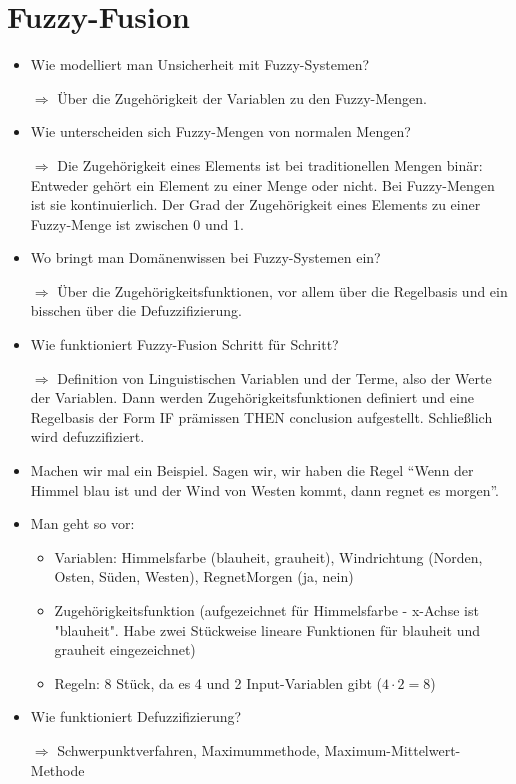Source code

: \documentclass[a4paper]{article}
\begin{document}
    \section{Fuzzy-Fusion}
    \begin{itemize}
        \item Wie modelliert man Unsicherheit mit Fuzzy-Systemen?
        \item[$\Rightarrow$] Über die Zugehörigkeit der Variablen zu den
        Fuzzy-Mengen.
        \item Wie unterscheiden sich Fuzzy-Mengen von normalen Mengen?
        \item[$\Rightarrow$] Die Zugehörigkeit eines Elements ist bei
        traditionellen Mengen binär: Entweder gehört ein Element zu einer Menge
        oder nicht. Bei Fuzzy-Mengen ist sie kontinuierlich. Der Grad der
        Zugehörigkeit eines Elements zu einer Fuzzy-Menge ist zwischen 0 und 1.
        \item Wo bringt man Domänenwissen bei Fuzzy-Systemen ein?
        \item[$\Rightarrow$] Über die Zugehörigkeitsfunktionen, vor allem über
                             die Regelbasis und ein bisschen über die
                             Defuzzifizierung.
        \item Wie funktioniert Fuzzy-Fusion Schritt für Schritt?
        \item[$\Rightarrow$] Definition von Linguistischen Variablen und der
        Terme, also der Werte der Variablen. Dann werden Zugehörigkeitsfunktionen
        definiert und eine Regelbasis der Form IF prämissen THEN conclusion
        aufgestellt. Schließlich wird defuzzifiziert.
        \item Machen wir mal ein Beispiel. Sagen wir, wir haben die Regel
              \enquote{Wenn der Himmel blau ist und der Wind von Westen kommt, dann regnet es morgen}.
        \item Man geht so vor:
        \begin{itemize}
            \item Variablen: Himmelsfarbe (blauheit, grauheit), Windrichtung (Norden, Osten, Süden, Westen), RegnetMorgen (ja, nein)
            \item Zugehörigkeitsfunktion (aufgezeichnet für Himmelsfarbe - x-Achse ist "blauheit". Habe zwei Stückweise lineare Funktionen für blauheit und grauheit eingezeichnet)
            \item Regeln: 8 Stück, da es 4 und 2 Input-Variablen gibt ($4 \cdot 2 = 8$)
        \end{itemize}
        \item Wie funktioniert Defuzzifizierung?
        \item[$\Rightarrow$] Schwerpunktverfahren, Maximummethode, Maximum-Mittelwert-Methode
    \end{itemize}
\end{document}
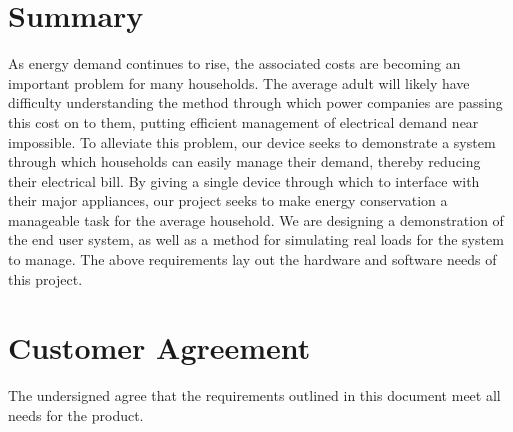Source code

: \documentclass[12pt,letterpaper]{article}
\begin{document}
\section{Summary}

As energy demand continues to rise, the associated costs are becoming an
important problem for many households. The average adult will likely have
difficulty understanding the method through which power companies are passing
this cost on to them, putting efficient management of electrical demand near
impossible. To alleviate this problem, our device seeks to demonstrate a system
through which households can easily manage their demand, thereby reducing their
electrical bill. By giving a single device through which to interface with their
major appliances, our project seeks to make energy conservation a manageable
task for the average household. We are designing a demonstration of the end user
system, as well as a method for simulating real loads for the system to manage.
The above requirements lay out the hardware and software needs of this project.


\clearpage
\section{Customer Agreement}


The undersigned agree that the requirements outlined in this document meet all needs for the product.


\end{document}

────────

- _Work to complete_
Each entry above should be printed exactly, and any picture in it left out.

- _Reply_
Source code

: \documentclass[a4paper]{article}
\begin{document}
    \section{Fuzzy-Fusion}
    \begin{itemize}
        \item Wie modelliert man Unsicherheit mit Fuzzy-Systemen?
        \item[$\Rightarrow$] Über die Zugehörigkeit der Variablen zu den
        Fuzzy-Mengen.
        \item Wie unterscheiden sich Fuzzy-Mengen von normalen Mengen?
        \item[$\Rightarrow$] Die Zugehörigkeit eines Elements ist bei
        traditionellen Mengen binär: Entweder gehört ein Element zu einer Menge
        oder nicht. Bei Fuzzy-Mengen ist sie kontinuierlich. Der Grad der
        Zugehörigkeit eines Elements zu einer Fuzzy-Menge ist zwischen 0 und 1.
        \item Wo bringt man Domänenwissen bei Fuzzy-Systemen ein?
        \item[$\Rightarrow$] Über die Zugehörigkeitsfunktionen, vor allem über
                             die Regelbasis und ein bisschen über die
                             Defuzzifizierung.
        \item Wie funktioniert Fuzzy-Fusion Schritt für Schritt?
        \item[$\Rightarrow$] Definition von Linguistischen Variablen und der
        Terme, also der Werte der Variablen. Dann werden Zugehörigkeitsfunktionen
        definiert und eine Regelbasis der Form IF prämissen THEN conclusion
        aufgestellt. Schließlich wird defuzzifiziert.
        \item Machen wir mal ein Beispiel. Sagen wir, wir haben die Regel
              \enquote{Wenn der Himmel blau ist und der Wind von Westen kommt, dann regnet es morgen}.
        \item Man geht so vor:
        \begin{itemize}
            \item Variablen: Himmelsfarbe (blauheit, grauheit), Windrichtung (Norden, Osten, Süden, Westen), RegnetMorgen (ja, nein)
            \item Zugehörigkeitsfunktion (aufgezeichnet für Himmelsfarbe - x-Achse ist "blauheit". Habe zwei Stückweise lineare Funktionen für blauheit und grauheit eingezeichnet)
            \item Regeln: 8 Stück, da es 4 und 2 Input-Variablen gibt ($4 \cdot 2 = 8$)
        \end{itemize}
        \item Wie funktioniert Defuzzifizierung?
        \item[$\Rightarrow$] Schwerpunktverfahren, Maximummethode, Maximum-Mittelwert-Methode
    \end{itemize}
\end{document}
Source code

: \documentclass[12pt,letterpaper]{article}
\begin{document}
\section{Summary}

As energy demand continues to rise, the associated costs are becoming an
important problem for many households. The average adult will likely have
difficulty understanding the method through which power companies are passing
this cost on to them, putting efficient management of electrical demand near
impossible. To alleviate this problem, our device seeks to demonstrate a system
through which households can easily manage their demand, thereby reducing their
electrical bill. By giving a single device through which to interface with their
major appliances, our project seeks to make energy conservation a manageable
task for the average household. We are designing a demonstration of the end user
system, as well as a method for simulating real loads for the system to manage.
The above requirements lay out the hardware and software needs of this project.


\clearpage
\section{Customer Agreement}


The undersigned agree that the requirements outlined in this document meet all needs for the product.


\end{document}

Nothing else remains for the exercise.